• **Dataset items**:
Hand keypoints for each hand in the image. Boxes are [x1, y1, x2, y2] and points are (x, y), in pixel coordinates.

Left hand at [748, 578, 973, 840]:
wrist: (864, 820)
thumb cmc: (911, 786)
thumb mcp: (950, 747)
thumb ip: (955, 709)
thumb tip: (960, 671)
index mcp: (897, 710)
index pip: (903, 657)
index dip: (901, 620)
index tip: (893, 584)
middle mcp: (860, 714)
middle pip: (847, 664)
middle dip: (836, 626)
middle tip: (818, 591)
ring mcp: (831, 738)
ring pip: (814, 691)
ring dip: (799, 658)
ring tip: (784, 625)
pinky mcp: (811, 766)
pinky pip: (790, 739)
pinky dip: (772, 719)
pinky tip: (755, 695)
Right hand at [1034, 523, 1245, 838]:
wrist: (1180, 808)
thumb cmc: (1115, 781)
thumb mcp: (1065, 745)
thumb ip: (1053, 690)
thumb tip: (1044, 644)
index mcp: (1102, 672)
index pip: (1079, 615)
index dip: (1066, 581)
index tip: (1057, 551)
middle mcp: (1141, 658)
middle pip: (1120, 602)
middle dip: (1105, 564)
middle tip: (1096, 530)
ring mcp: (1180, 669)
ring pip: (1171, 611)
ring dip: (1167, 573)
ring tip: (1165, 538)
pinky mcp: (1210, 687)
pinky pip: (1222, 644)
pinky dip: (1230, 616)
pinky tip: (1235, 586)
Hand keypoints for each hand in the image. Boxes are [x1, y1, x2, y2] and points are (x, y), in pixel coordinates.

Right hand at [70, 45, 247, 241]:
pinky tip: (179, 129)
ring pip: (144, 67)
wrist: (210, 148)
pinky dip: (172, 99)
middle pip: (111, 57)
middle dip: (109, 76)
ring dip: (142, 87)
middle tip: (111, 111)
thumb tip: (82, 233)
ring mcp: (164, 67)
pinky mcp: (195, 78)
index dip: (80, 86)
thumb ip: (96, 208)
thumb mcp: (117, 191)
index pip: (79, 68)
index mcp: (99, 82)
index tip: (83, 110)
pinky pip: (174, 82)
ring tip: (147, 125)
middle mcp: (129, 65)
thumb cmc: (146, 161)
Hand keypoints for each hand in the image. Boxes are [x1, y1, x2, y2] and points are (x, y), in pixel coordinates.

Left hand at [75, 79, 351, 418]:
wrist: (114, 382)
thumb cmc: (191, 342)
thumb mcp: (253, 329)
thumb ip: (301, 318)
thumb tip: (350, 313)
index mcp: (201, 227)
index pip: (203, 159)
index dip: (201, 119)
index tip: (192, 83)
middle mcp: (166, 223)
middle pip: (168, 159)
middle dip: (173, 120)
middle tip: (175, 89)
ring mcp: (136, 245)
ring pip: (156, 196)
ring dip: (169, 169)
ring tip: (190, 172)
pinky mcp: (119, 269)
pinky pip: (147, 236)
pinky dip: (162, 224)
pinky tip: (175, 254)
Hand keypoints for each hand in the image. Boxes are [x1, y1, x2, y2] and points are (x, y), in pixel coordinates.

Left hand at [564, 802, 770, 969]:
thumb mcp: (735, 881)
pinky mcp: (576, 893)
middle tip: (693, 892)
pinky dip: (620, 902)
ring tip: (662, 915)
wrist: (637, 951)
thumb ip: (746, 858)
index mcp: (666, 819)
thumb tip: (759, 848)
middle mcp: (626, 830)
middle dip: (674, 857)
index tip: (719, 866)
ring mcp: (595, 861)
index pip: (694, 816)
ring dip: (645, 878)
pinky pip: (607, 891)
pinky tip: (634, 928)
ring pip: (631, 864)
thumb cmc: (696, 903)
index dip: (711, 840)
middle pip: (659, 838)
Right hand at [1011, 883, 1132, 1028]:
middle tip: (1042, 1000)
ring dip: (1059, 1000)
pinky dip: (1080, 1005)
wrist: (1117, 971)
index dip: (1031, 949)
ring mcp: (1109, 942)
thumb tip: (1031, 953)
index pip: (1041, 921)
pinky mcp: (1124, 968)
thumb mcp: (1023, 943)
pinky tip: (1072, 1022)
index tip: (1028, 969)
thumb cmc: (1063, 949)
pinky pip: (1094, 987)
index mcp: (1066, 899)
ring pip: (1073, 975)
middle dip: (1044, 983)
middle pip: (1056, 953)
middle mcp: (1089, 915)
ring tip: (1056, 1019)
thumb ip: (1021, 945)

• **YOUR OBJECTIVE**:
Counting only lines above that contain the string "Right", report how many there are and write nothing further.

• **RESPONSE TO THIS TASK**:
3